Auch hier kann man sich mit Fragebögen behelfen, etwa dem MEI (Kauffeld et al. 2009) oder dem modular aufgebauten und individuell zu konfektionierenden «aes4training» (adaptive evaluation system for training; Kauffeld 2010). Diese Instrumente ermitteln Selbstaussagen in Fragebögen kurz nach den Trainings. Bei diesen Instrumenten handelt es sich um Selbstbeschreibungen, bei denen die befragten Trainingsteilnehmer ihre Zustimmung zu vorgegebenen Aussagen abgeben. Es bleibt wenig Raum, spezifische Kompetenzinhalte der einzelnen Trainings zu erfassen oder konkrete Lernprozesse abzubilden, die die Teilnehmenden durchlaufen. Geeignet sind Fragebogenerhebungen, um Weiterbildungsprodukte miteinander zu vergleichen, etwa bei wiederholter Durchführung oder zwischen verschiedenen Anbietern.

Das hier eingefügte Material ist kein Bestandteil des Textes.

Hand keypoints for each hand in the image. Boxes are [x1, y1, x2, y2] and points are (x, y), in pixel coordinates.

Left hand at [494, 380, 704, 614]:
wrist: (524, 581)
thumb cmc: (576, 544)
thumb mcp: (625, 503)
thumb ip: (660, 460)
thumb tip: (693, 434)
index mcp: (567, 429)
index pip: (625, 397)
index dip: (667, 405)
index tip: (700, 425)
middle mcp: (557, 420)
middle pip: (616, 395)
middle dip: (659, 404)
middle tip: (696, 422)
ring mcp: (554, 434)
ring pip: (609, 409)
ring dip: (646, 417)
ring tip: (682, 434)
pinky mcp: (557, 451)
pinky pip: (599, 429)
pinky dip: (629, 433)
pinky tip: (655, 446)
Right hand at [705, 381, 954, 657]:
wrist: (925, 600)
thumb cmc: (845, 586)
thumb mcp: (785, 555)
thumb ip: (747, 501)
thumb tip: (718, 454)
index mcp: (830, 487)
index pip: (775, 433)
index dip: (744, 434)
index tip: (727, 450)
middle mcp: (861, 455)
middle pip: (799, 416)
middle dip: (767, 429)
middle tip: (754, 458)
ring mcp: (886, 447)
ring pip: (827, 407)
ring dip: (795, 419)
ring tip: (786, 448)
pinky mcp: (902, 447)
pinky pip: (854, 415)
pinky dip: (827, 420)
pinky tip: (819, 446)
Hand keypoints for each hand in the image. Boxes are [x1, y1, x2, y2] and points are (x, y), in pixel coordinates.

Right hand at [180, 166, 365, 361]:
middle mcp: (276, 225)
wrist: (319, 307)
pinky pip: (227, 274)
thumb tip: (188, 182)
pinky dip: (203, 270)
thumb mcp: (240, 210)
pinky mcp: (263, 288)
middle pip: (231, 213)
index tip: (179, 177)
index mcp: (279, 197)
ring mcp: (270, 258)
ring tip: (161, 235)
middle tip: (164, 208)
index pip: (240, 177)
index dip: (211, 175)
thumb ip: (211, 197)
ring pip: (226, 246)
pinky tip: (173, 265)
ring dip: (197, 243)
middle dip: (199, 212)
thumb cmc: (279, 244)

Menschliche Entwicklung vollzieht sich in komplexen Prozessen, in denen sich innere Motive und Bedingungen der Umwelt vielschichtig miteinander verschränken. Die individuelle Lerngeschichte, die aktuelle Lebenssituation im und ausserhalb des Berufs, persönliche Überzeugungen und Werthaltungen, wichtige andere Personen sowie kurz- und langfristige Ziele wirken hier zusammen. Qualitative Forschungsmethoden stellen einen Weg dar, diese Prozesse exemplarisch sichtbar zu machen. Sie sind zwar nicht repräsentativ, können aber das Potenzial von Weiterbildung in der individuellen Biografie und aktuellen Situation zeigen.

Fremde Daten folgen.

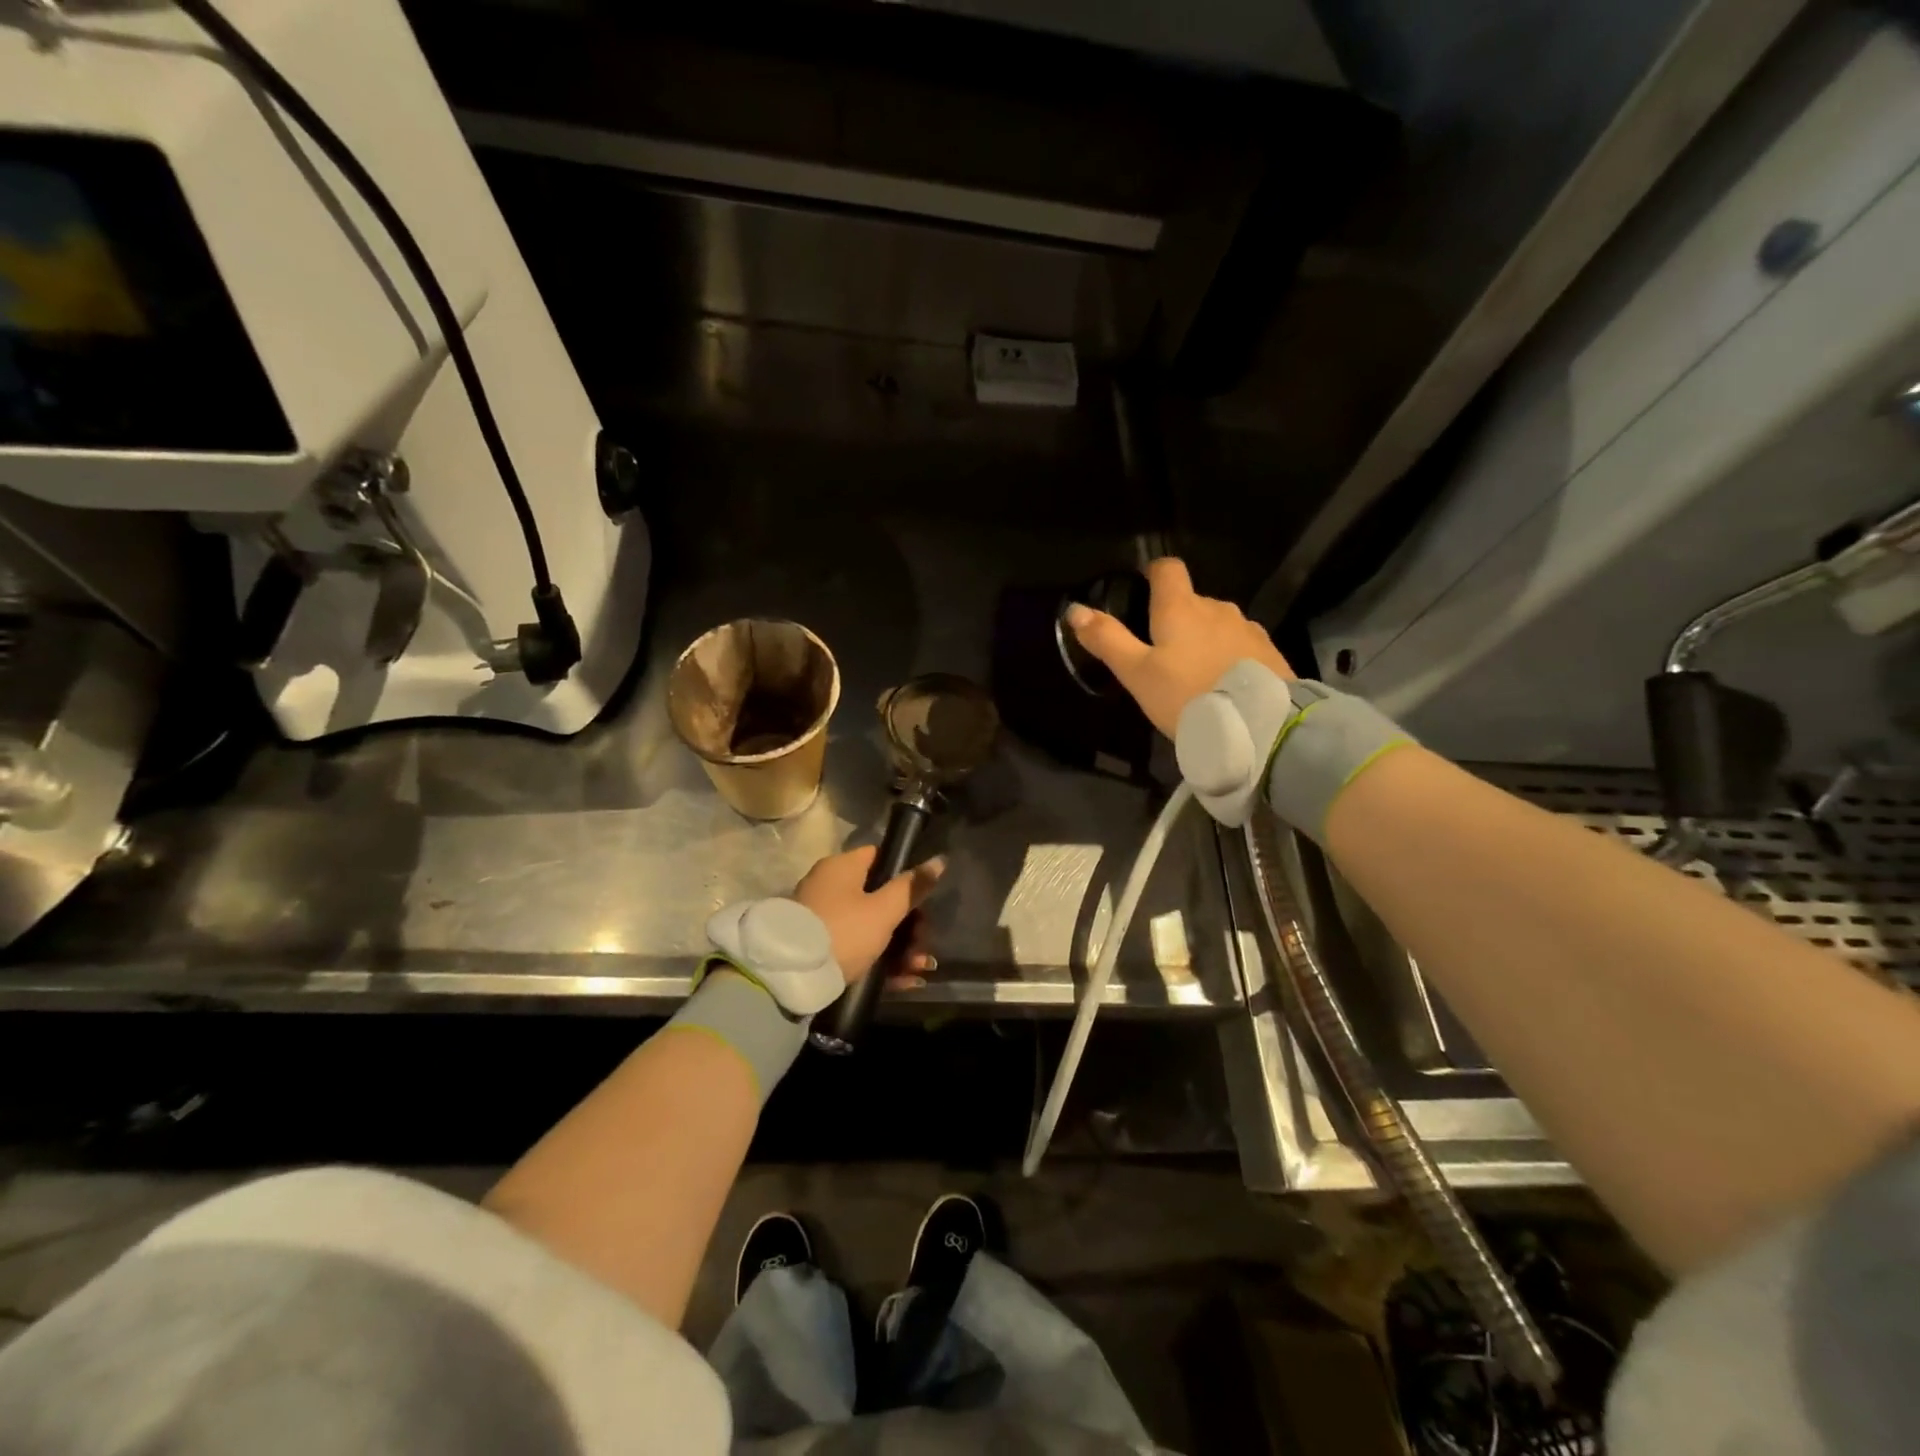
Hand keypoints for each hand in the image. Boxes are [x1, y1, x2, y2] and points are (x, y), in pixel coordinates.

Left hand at [793, 846, 944, 986]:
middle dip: (909, 923)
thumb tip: (939, 860)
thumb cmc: (843, 932)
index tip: (925, 898)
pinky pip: (857, 949)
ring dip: (900, 947)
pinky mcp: (819, 949)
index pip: (879, 858)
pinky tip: (906, 981)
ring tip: (921, 968)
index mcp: (841, 868)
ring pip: (870, 928)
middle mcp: (829, 888)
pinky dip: (881, 962)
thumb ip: (911, 888)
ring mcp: (822, 919)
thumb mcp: (883, 911)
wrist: (789, 978)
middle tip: (926, 942)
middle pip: (878, 897)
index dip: (904, 874)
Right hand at [1066, 557, 1292, 736]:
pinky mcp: (1269, 652)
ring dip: (1204, 639)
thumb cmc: (1187, 695)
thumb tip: (1075, 610)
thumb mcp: (1137, 674)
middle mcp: (1217, 607)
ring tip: (1193, 674)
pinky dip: (1227, 656)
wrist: (1259, 725)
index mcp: (1181, 607)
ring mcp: (1247, 628)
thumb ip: (1107, 640)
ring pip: (1217, 624)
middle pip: (1191, 600)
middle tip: (1161, 654)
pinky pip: (1240, 644)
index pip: (1167, 569)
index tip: (1142, 592)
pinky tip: (1222, 684)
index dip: (1152, 575)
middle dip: (1176, 618)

Ein berufsbegleitender Weiterbildungsstudiengang für praktizierende Zahnmediziner verfolgt das Ziel des CPD (Continuing Professional Development): «die systematische Bewahrung, Verbesserung und Erweiterung von Wissen und Fertigkeiten sowie die Entwicklung persönlicher Eigenschaften, die nötig sind, um berufliche Standards zu erfüllen und zu verbessern» (Walther & Dick 2007). Die Studie wollte herausfinden, woran die Teilnehmer in ihrem Berufsalltag merken, was sie durch den Studiengang gelernt haben (Ulbricht & Dick 2011). Jeder vierte Absolvent nahm etwa eineinhalb Jahre nach Abschluss des Programms an einem Interview in Erzählform teil (n=14; w=5, m=9; Alter 37 – 62 J).

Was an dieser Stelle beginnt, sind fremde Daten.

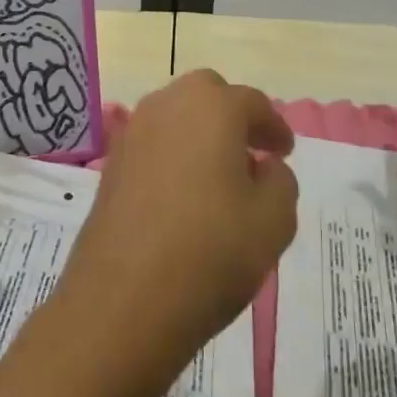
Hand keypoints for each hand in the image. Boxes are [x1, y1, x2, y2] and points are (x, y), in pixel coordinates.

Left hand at [53, 70, 297, 377]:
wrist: (123, 300)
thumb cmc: (210, 253)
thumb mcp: (273, 222)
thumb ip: (280, 182)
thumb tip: (264, 167)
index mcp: (211, 108)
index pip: (252, 102)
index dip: (274, 127)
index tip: (285, 152)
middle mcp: (167, 107)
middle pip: (207, 95)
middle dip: (232, 116)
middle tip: (252, 152)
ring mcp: (133, 135)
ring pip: (175, 115)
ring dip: (200, 133)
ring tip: (220, 176)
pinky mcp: (111, 166)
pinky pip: (152, 144)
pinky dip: (173, 154)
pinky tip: (185, 194)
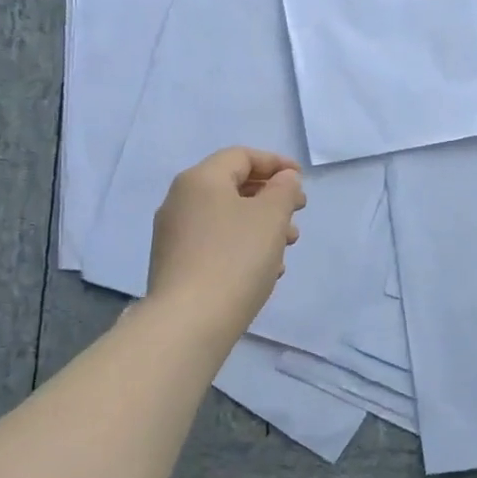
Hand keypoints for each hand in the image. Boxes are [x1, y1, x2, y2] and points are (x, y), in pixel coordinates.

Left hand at [148, 147, 305, 340]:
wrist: (189, 321)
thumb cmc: (235, 259)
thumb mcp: (271, 217)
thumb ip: (283, 190)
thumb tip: (283, 179)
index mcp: (200, 179)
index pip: (241, 156)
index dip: (276, 163)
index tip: (302, 180)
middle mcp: (180, 201)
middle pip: (232, 186)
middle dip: (271, 198)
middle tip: (298, 213)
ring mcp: (173, 234)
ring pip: (226, 218)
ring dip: (260, 225)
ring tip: (288, 247)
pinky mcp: (175, 264)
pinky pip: (215, 243)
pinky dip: (242, 246)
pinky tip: (264, 270)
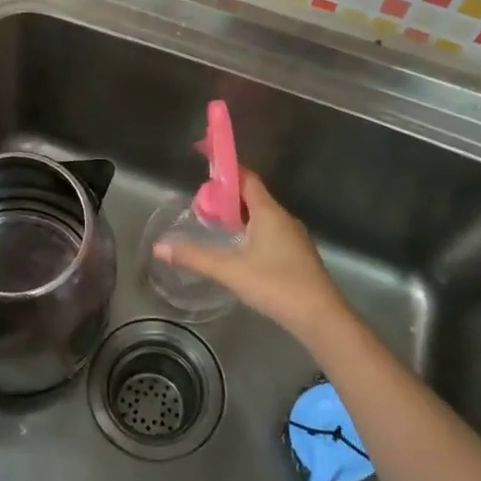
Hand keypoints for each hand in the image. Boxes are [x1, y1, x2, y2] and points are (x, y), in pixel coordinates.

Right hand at [155, 169, 352, 347]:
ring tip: (215, 226)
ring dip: (239, 215)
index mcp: (268, 212)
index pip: (246, 177)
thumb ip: (194, 257)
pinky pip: (270, 231)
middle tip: (201, 205)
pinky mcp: (297, 255)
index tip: (204, 163)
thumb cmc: (276, 285)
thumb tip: (159, 247)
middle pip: (252, 195)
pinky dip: (250, 231)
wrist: (321, 317)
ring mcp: (293, 236)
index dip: (225, 169)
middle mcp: (283, 218)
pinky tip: (238, 250)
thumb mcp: (230, 270)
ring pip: (261, 215)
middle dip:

Zahlreiche konkrete Beispiele belegen Lernprozesse auf drei wichtigen Ebenen: «Berufspraktische Verbesserungen» schliessen die Erweiterung des Fachwissens, die Einführung neuer Arbeitstechniken, Veränderungen in der Praxisorganisation und eine veränderte Arzt-Patienten-Interaktion ein. Die «Persönlichkeitsentwicklung» umfasst das Einnehmen neuer Perspektiven auf die eigene Tätigkeit, die Entwicklung von Selbstvertrauen, Mut zu persönlicher Performanz und ein umfassendes strukturiertes Denken. Das dritte Entwicklungsfeld «Professionelle Gemeinschaft» beinhaltet die Haltung der Befragten zu ihrer Profession und die Intensivierung der kollegialen Beziehungen. Durch die festen Lerngruppen über zwei Jahre fördert das Studium Vertrauen und Offenheit untereinander. Dies ergibt weitere wichtige Impulse zur Entwicklung auch jenseits formalen Lernens im Studium. In einer Nachbefragung wurden die ausgearbeiteten Kategorien durch die Befragten bestätigt (Abbildung 2).

Wirksame Weiterbildung anzubieten und zu finanzieren, macht Unternehmen zu attraktiven Arbeitgebern, vor allem für Menschen, die auch motiviert sind zu lernen, sich zu entwickeln und gemeinsam Ziele zu erreichen. Gute Weiterbildung wirkt sich auf den ganzen Menschen aus, fördert Kompetenzen, Persönlichkeit und Gemeinschaft. Für den Erfolg von Unternehmen in der Wissensökonomie sind genau dies auch die spielentscheidenden Ressourcen.